Reproduce all of the records below word for word, omitting the pictures.

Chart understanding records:
━━━━━━━━━━━━━━━━━━━━━━━━━━━━━━

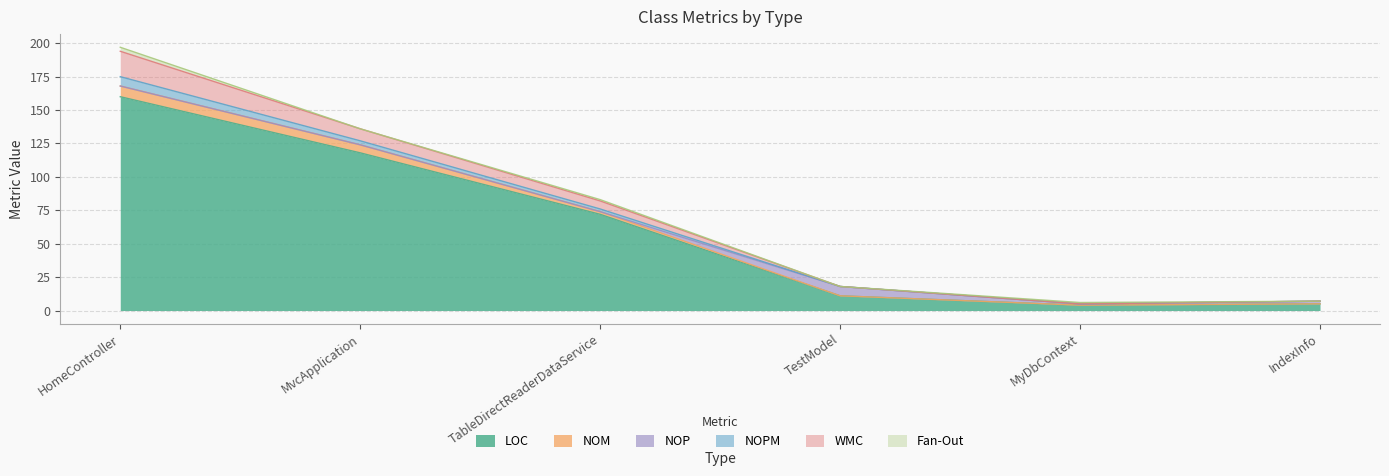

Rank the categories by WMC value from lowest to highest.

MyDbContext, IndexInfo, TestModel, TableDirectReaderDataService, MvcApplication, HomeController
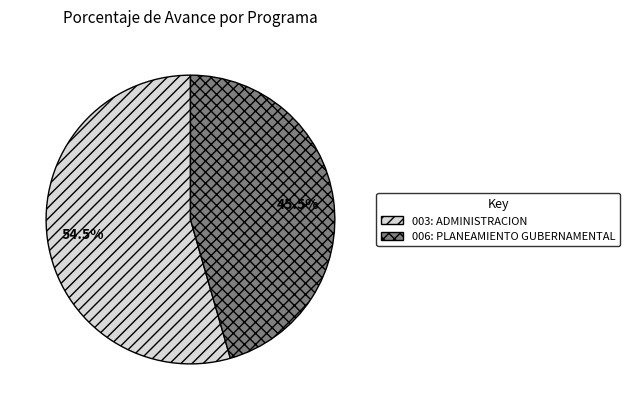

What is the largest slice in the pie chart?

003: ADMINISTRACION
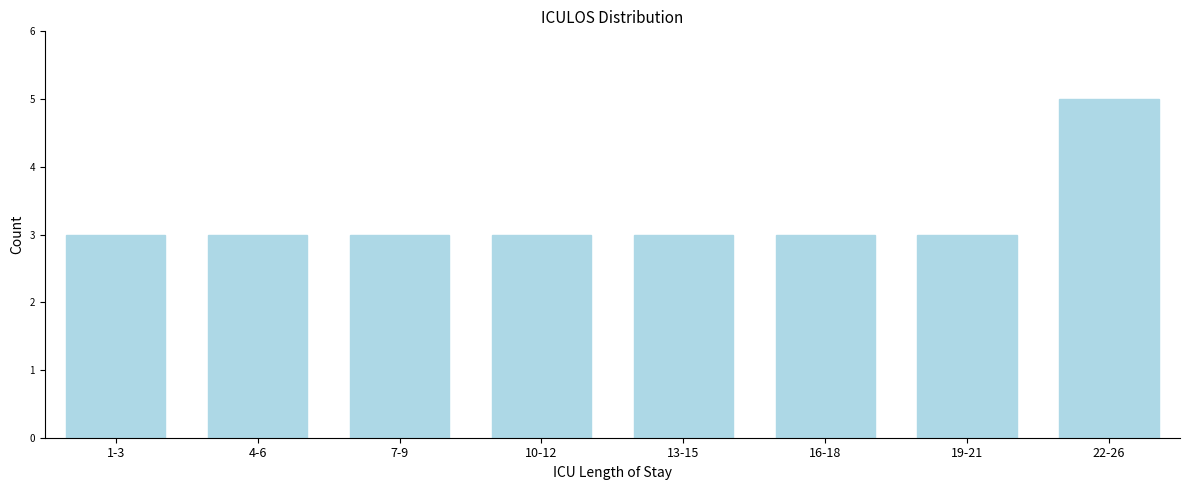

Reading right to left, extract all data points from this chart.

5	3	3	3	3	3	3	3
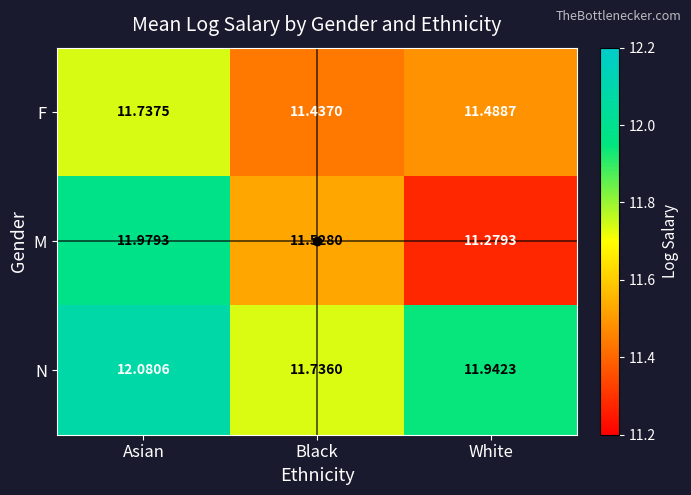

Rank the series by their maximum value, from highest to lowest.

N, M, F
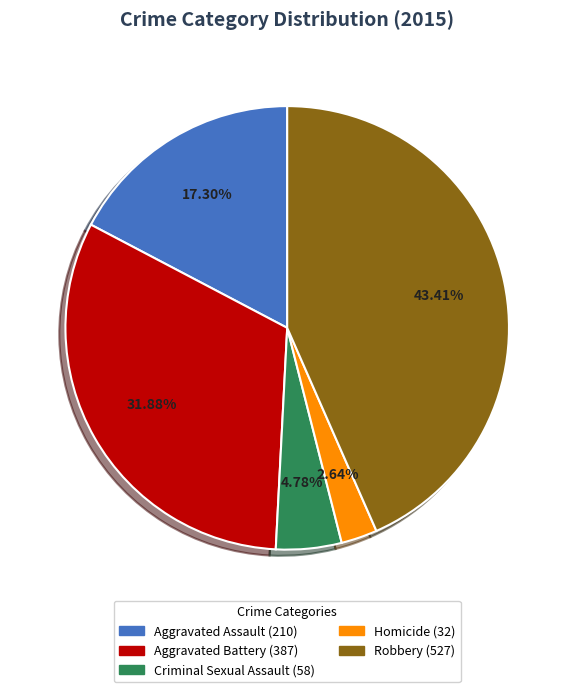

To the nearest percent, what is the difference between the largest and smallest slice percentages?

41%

━━━━━━━━━━━━━━━━━━━━━━━━━━━━━━

Exercise answer -
Rank the categories by WMC value from lowest to highest.

MyDbContext, IndexInfo, TestModel, TableDirectReaderDataService, MvcApplication, HomeController

What is the largest slice in the pie chart?

003: ADMINISTRACION

Reading right to left, extract all data points from this chart.

5	3	3	3	3	3	3	3

Rank the series by their maximum value, from highest to lowest.

N, M, F

To the nearest percent, what is the difference between the largest and smallest slice percentages?

41%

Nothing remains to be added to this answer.